ここでいう悪習慣とは、指しゃぶりや舌癖など、歯並びや噛み合わせの悪化を招く癖のことを指しています。
子どものうちから早めに矯正治療を行っていれば、口内に矯正器具が入ることから、このような悪習慣も同時に改善できます。
また矯正治療と並行して口周りのトレーニングを行うことで、健やかな発育と咀嚼機能の改善につながります。
しかし小児矯正を始める時期が遅い場合、すでに子どもの悪習慣はかなり癖づいてしまっている可能性があります。
そのため中学生くらいになっても指しゃぶりの癖が抜けないなど、歯並びや嚙み合わせが悪化しやすいだけでなく、周りの目も気になるようになります。
第一期治療で用いられる主な矯正装置
第一期治療では主に可撤式矯正装置、固定式矯正装置のいずれかを使用します。
可撤式矯正装置は、取り外しができる装置であり、代表的なものにはマウスピースが挙げられます。
取り外しが可能なため、食事やブラッシングをいつも通り行えるのがメリットです。
また固定式矯正装置は、患者さん自身で取り外せない装置で、主にワイヤー矯正などが該当します。
口内に固定されるため紛失の心配がなく、可撤式のように装着時間を管理する必要もありません。
小児矯正における注意点
小児矯正はなるべく早く行うことが大切ですが、子どもの力だけでは矯正装置の使用や手入れ、口内の衛生管理を徹底することが難しいです。
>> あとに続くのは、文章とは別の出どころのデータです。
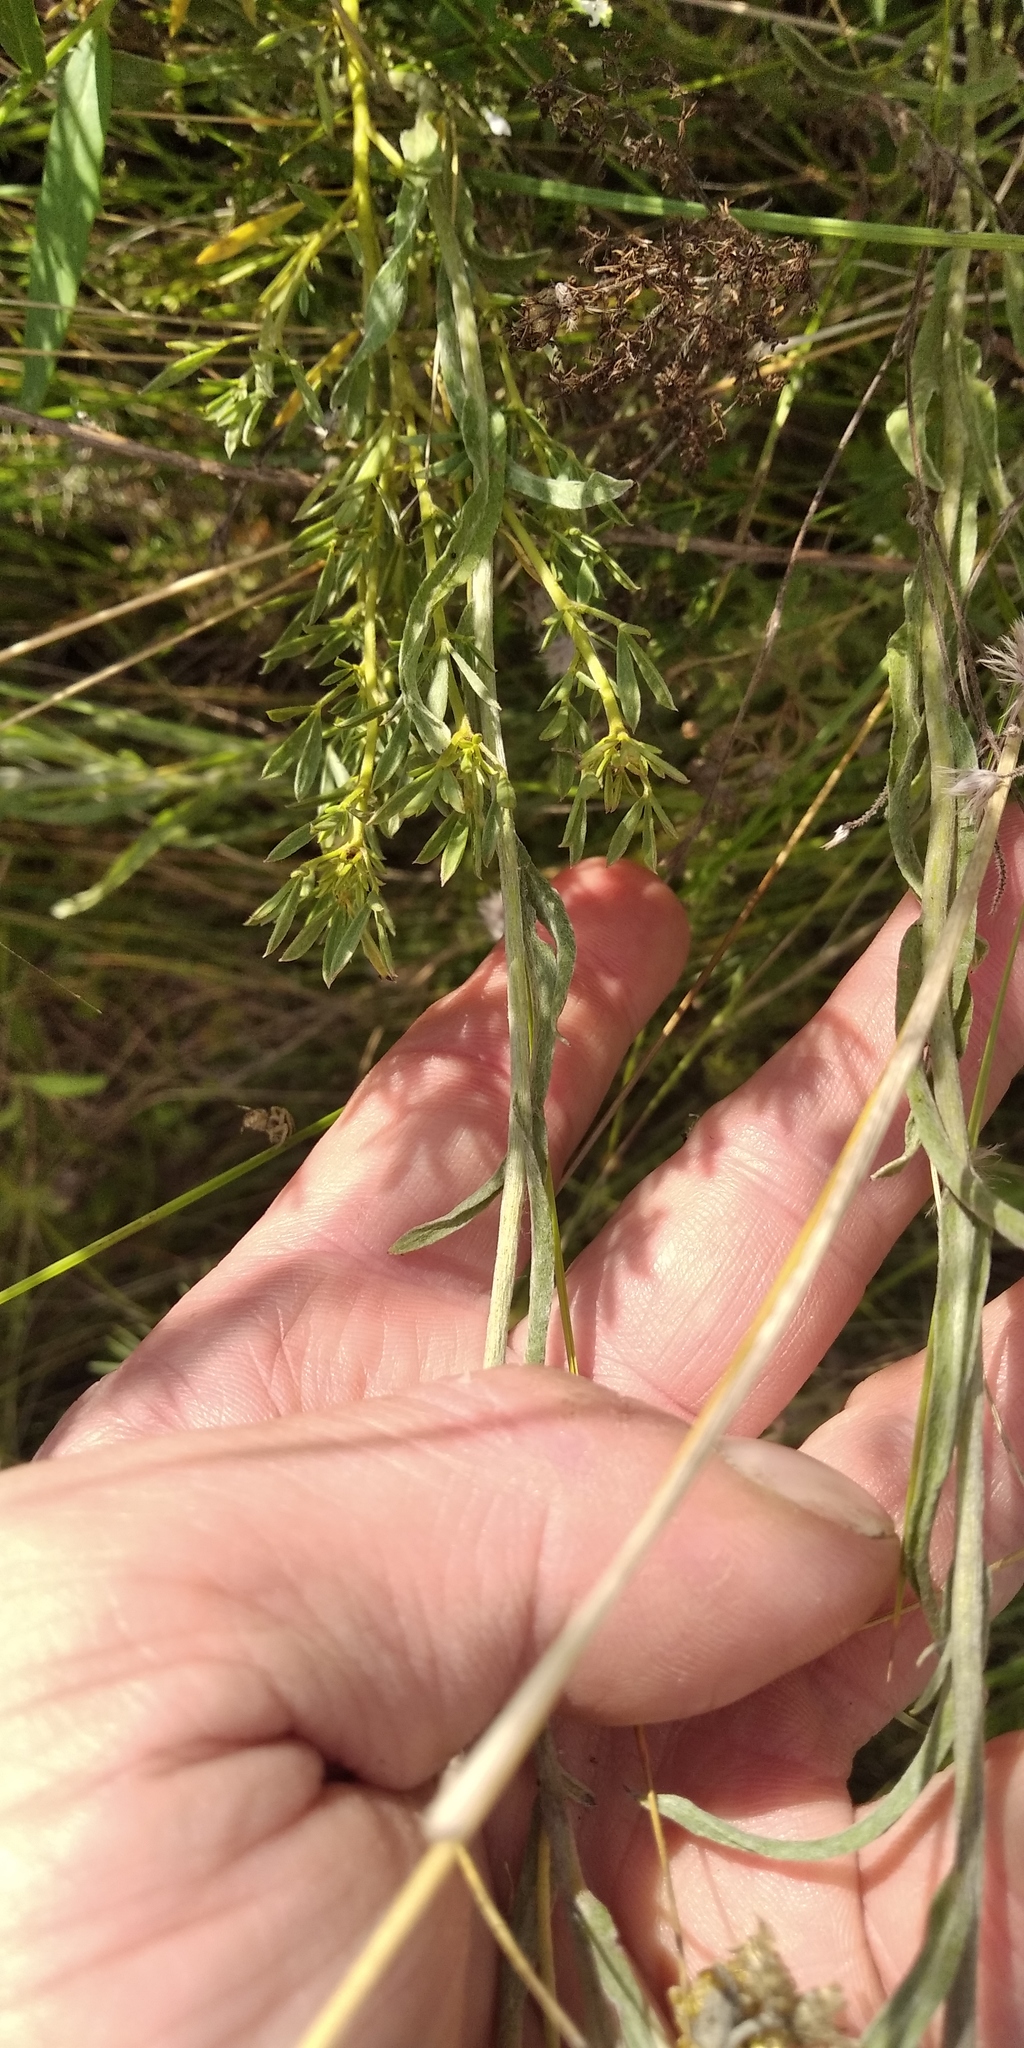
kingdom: Plantae
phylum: Tracheophyta
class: Magnoliopsida
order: Asterales
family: Asteraceae
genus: Helichrysum
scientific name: Helichrysum arenarium
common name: Strawflower
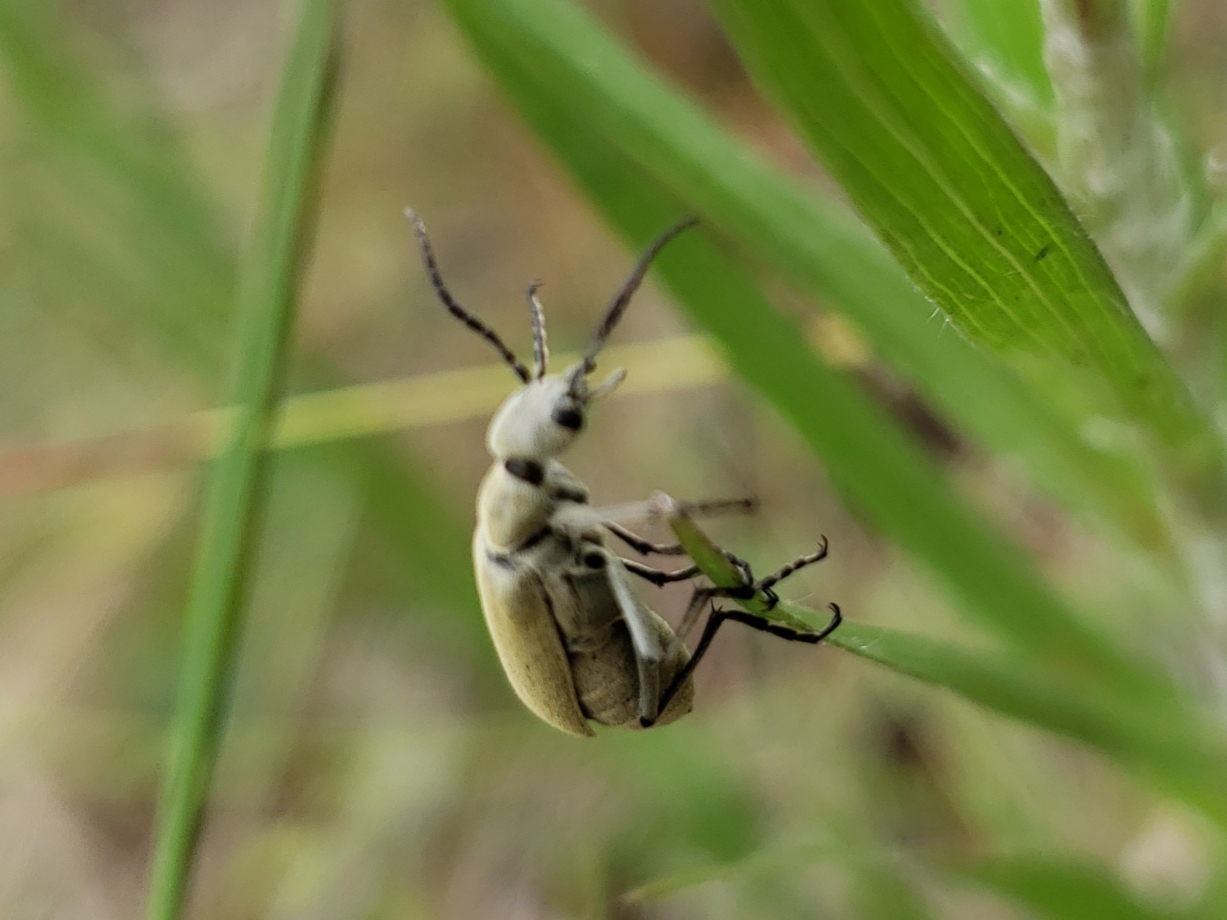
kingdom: Animalia
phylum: Arthropoda
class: Insecta
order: Coleoptera
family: Meloidae
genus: Epicauta
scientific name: Epicauta floridensis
可撤式の場合は勝手に取り外してしまったり、固定式の場合はうまくブラッシングができず、虫歯を発症したりすることがあります。
そのため、親御さんの協力や指導、管理が必要になります。
また親御さんのサポートは、矯正治療そのものの指導や管理だけにとどまりません。
子どもに与える食事の内容についても、工夫する必要があります。
具体的には、硬い食べ物や粘着性のあるものを避けることが望ましいです。
このような食べ物は矯正装置を傷つけたり、外れやすくしたりするため、もし食べ与えるのであれば小さくカットするなどの工夫が必要です。
まとめ
ここまで、小児矯正の時期が遅れることのデメリットを解説してきましたが、いかがでしたでしょうか?
小児矯正は、早ければ早いほど良いというわけではありませんが、適したタイミングでの矯正を逃すと、子ども自身はもちろん、その親御さんにとっても問題が生じやすいです。
そのため、混合歯列期の子を持つ親御さんは、早めに歯科クリニックに相談してください。